Revd Dr Alexander Tefft, M.Div., is Chaplain at IOCS. He is a graduate of St. Tikhon's Orthodox Theological Seminary in the USA and Parish Priest of the Antiochian Orthodox community in London, meeting at St. Botolph's Church near Liverpool Street. He is also Assistant Dean of the Antiochian Orthodox Deanery of UK and Ireland. A Canadian resident in London, he is the author of a PhD in Orthodox ecclesiology. Fr. Alexander has served under the Orthodox Church in America and the Patriarchate of Moscow, as well as the Patriarchate of Antioch. He has been a Commonwealth Scholar at Oxford University and has taught Orthodox dogmatic theology and church history in Canada, the USA, and the UK since 1991. He has been a tutor at the Institute since 2004, where he created and teaches the MA in-house course on Orthodox apologetics.
Fr Raphael Armour is Associate Chaplain at IOCS and also a member of THE WAY Organising Committee. Following a career in the marine industry in London and New York, he and his family returned to the UK in 1996 and moved to Cambridge four years later. He was ordained to serve as deacon for the Russian Orthodox parish in Cambridge in October 2000 and to the priesthood in July 2001. Fr Raphael is also a member of the ecumenical Chaplaincy Team at Oakington Immigration Reception Centre, near Cambridge.
Razvan Porumb is Assistant Lecturer and Development Officer of the Institute and is currently studying towards a PhD offered by Anglia Ruskin University through the Institute for Orthodox Christian Studies and the Cambridge Theological Federation, on the topic of Orthodox participation in ecumenical contexts.
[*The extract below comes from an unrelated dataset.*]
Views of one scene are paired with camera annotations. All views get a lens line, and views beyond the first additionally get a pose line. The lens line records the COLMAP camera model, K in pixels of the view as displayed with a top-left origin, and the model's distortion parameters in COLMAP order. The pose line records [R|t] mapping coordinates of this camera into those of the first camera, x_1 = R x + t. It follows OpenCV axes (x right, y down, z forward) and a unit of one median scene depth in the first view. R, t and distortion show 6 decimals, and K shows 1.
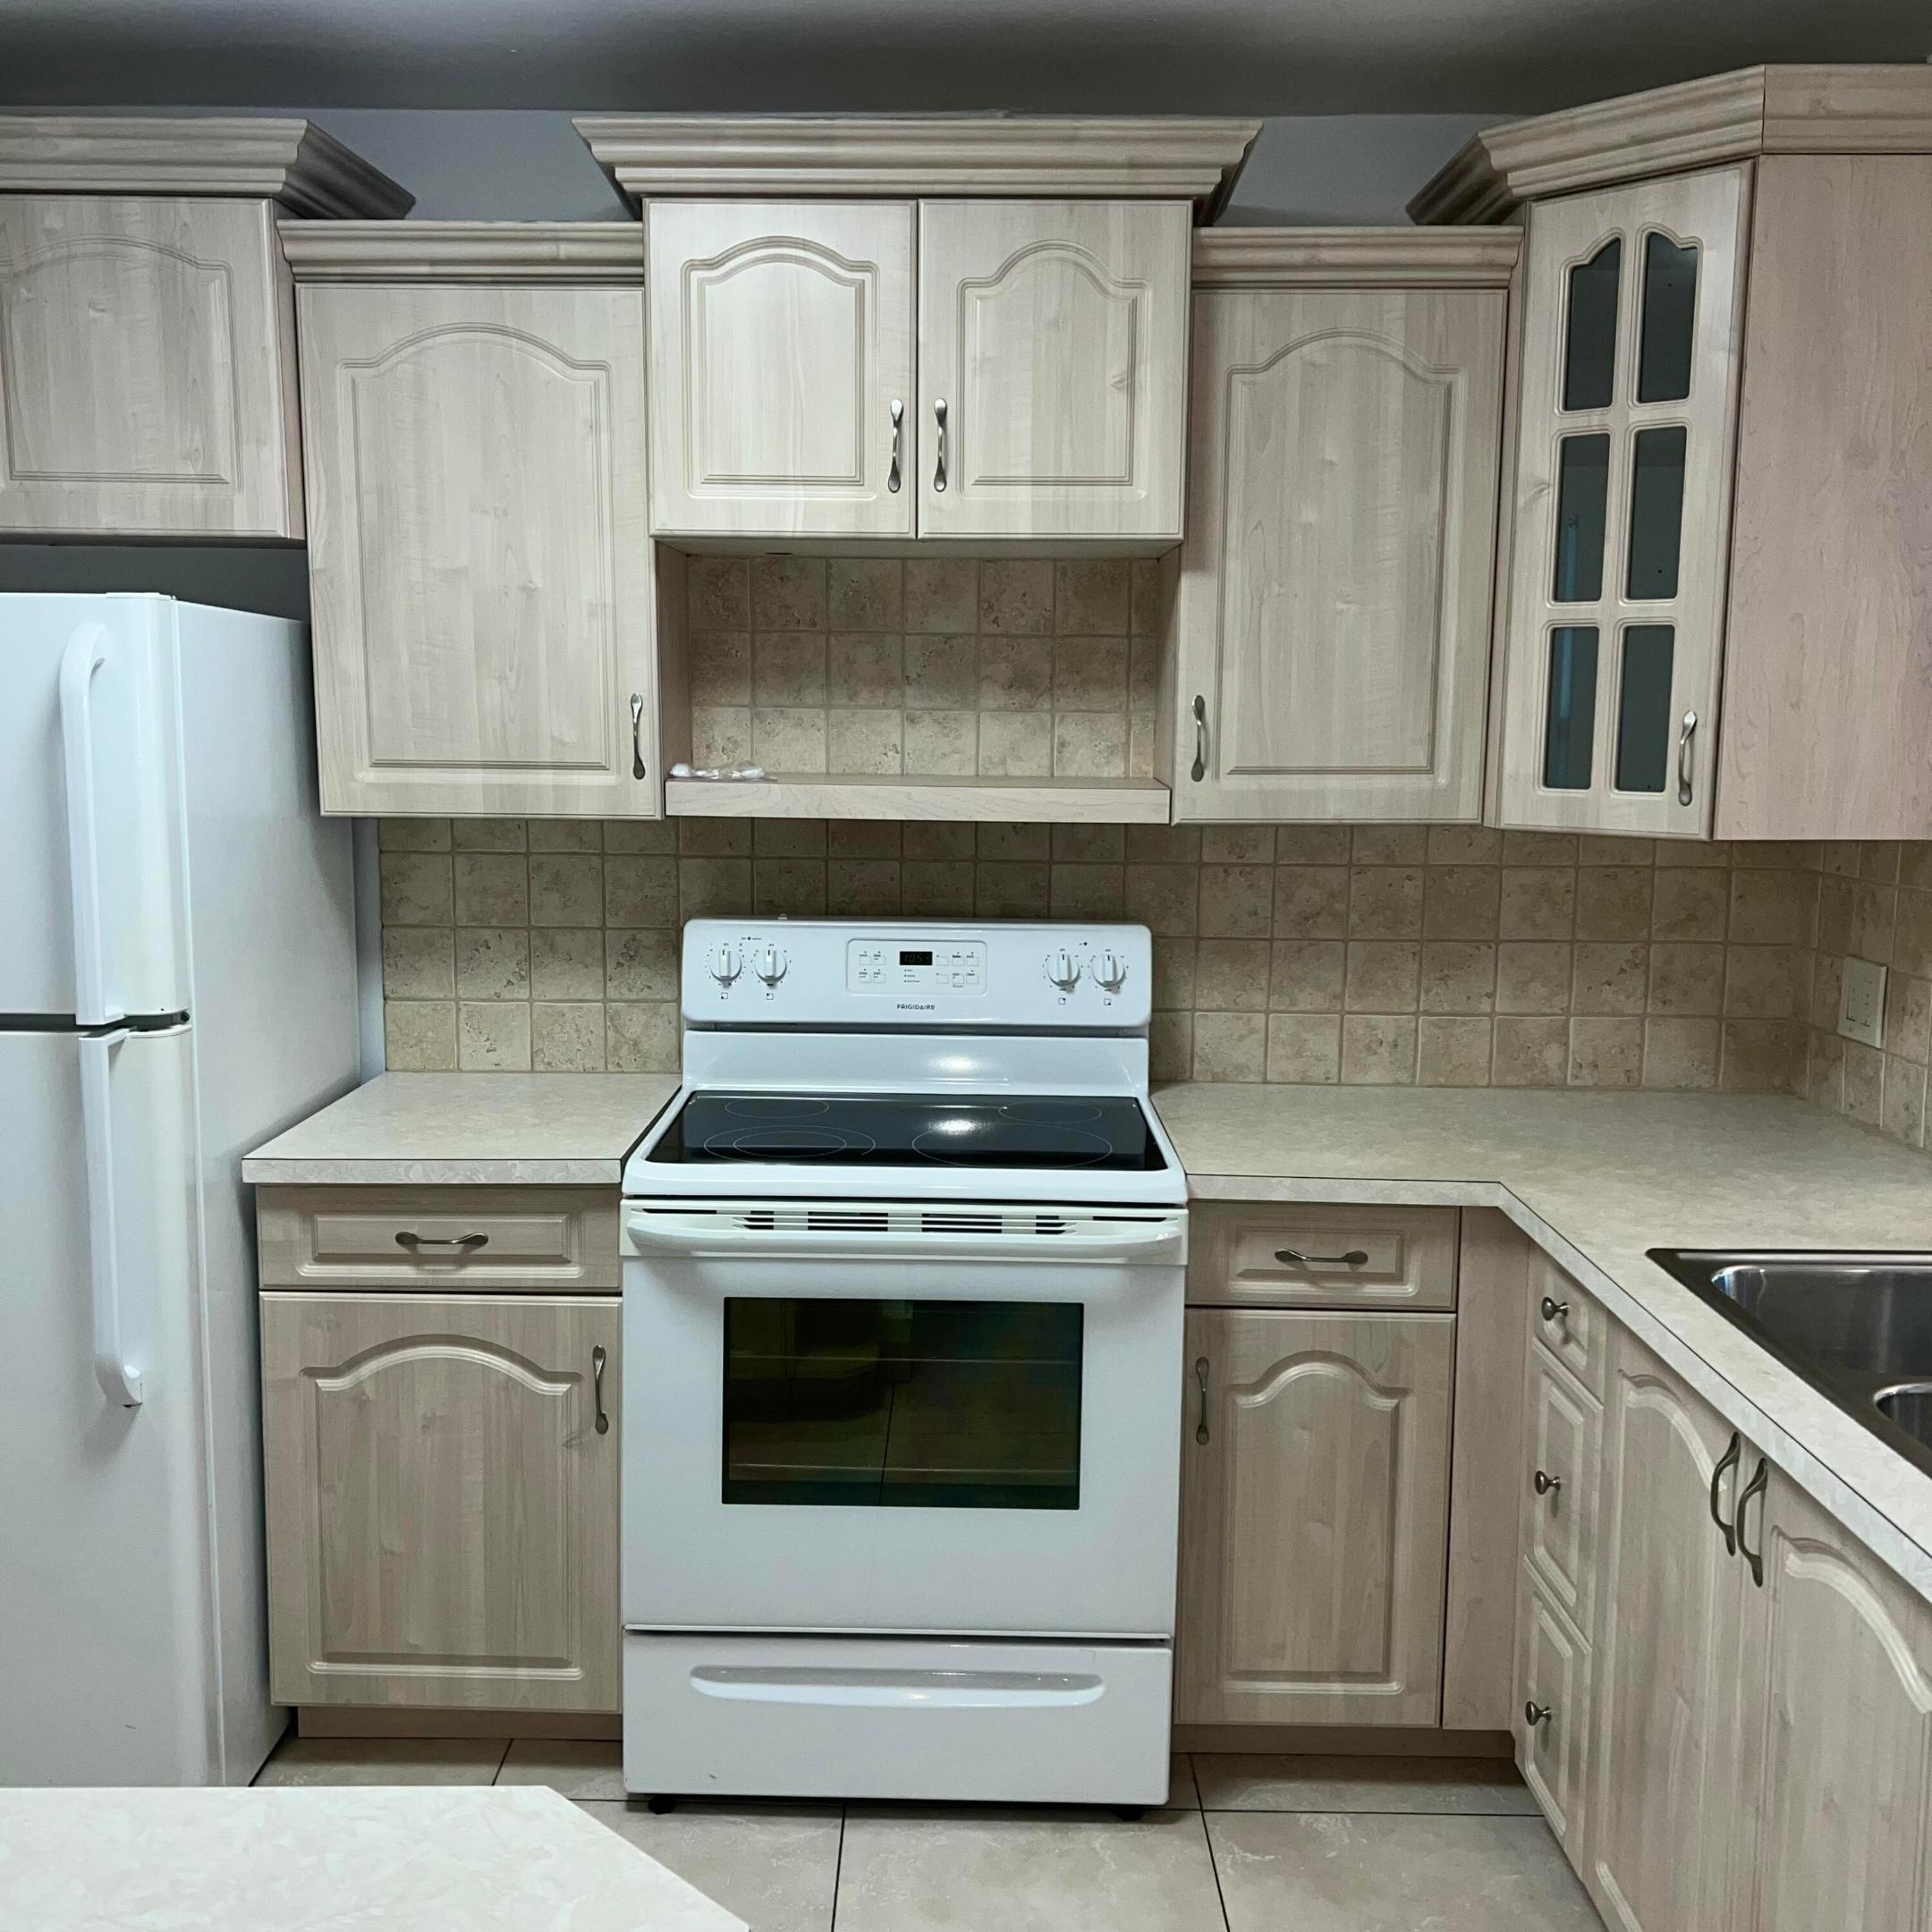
lens RADIAL K [[1945.1, 0, 966.0], [0, 1945.1, 966.0], [0, 0, 1]] dist [0.059662, -0.101376]
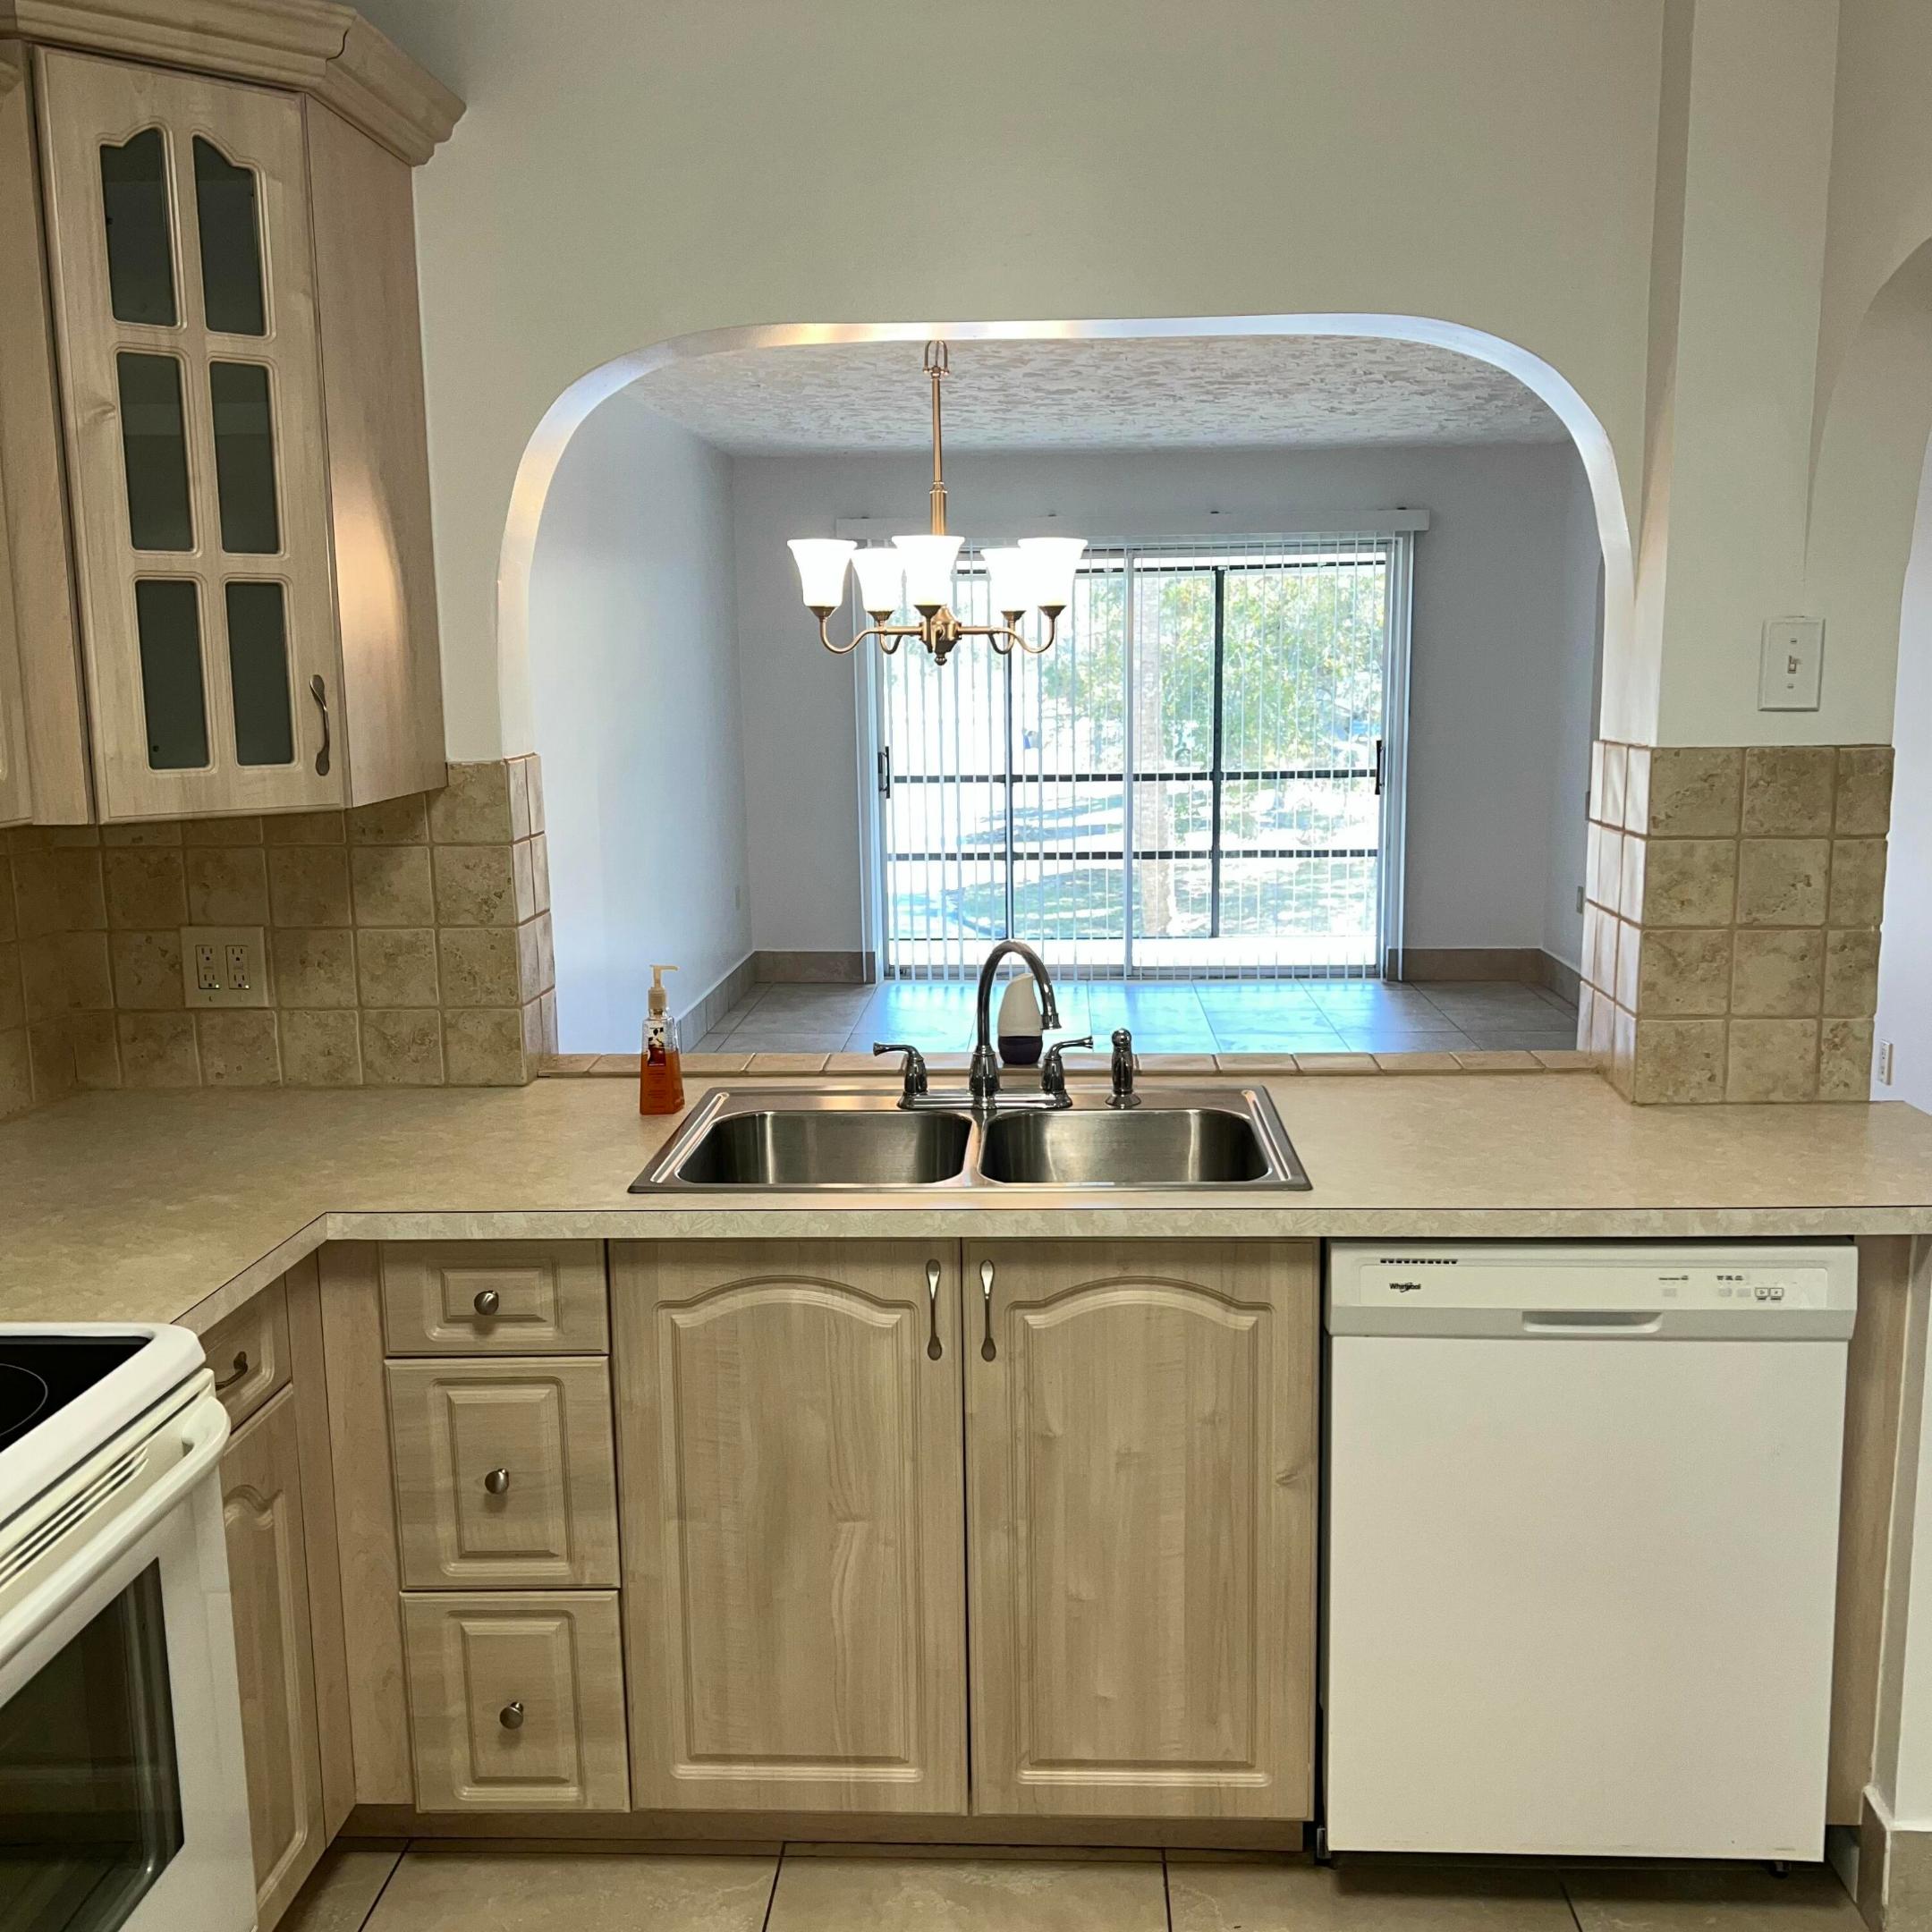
lens RADIAL K [[1945.1, 0, 966.0], [0, 1945.1, 966.0], [0, 0, 1]] dist [0.059662, -0.101376]
pose [[0.051071, -0.170714, 0.983996, -0.525750], [0.145401, 0.976055, 0.161789, -0.092908], [-0.988054, 0.134812, 0.074670, 0.591718]]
Razvan has previously completed an MA in Pastoral Theology (also through IOCS/CTF), writing his research thesis on 'Deification and Spiritual Life in Orthodox Pastoral Theology.' He previously worked for the Metropolitanate of Moldavia and Bucovina (Iasi, Romania) as editor and translator of theological literature - an activity he enjoyed for almost nine years. Razvan has had a special interest in ecumenism, being involved in various ecumenical milieux and more recently spending a year as an Intern with the World Council of Churches (Geneva, Switzerland) before coming to Cambridge.
Rev'd Deacon Dragos Herescu is Assistant Lecturer and Secretary of the Institute. He is an alumni of the Institute, having completed the MA in Pastoral Theology some years ago. He later graduated an MPhil in Theology with the Divinity Faculty, University of Cambridge. He is currently undertaking doctoral research with Durham University, exploring the secularisation paradigm in the social and religious context of Eastern Orthodoxy, with particular focus on Romania. Apart from administrative duties, Deacon Dragos is also teaching at undergraduate level on the degree programmes offered through the Institute and the Cambridge Theological Federation. He serves for 'St John the Evangelist' Romanian Orthodox parish in Cambridge and, as part of the Institute's liturgical life, leads our small Byzantine choir. Before coming to Cambridge, Deacon Dragos worked for the Metropolitanate of Moldova and Bucovina (Iasi, Romania) as administrator and later as project officer responsible with accessing funds from the European Union for social assistance and cultural projects.
Mrs Victoria Tokareva, Assistant Librarian
Dr Matthew Ridley is the Federation's IT Officer. He is also IT Officer for IOCS, Wesley and Westcott.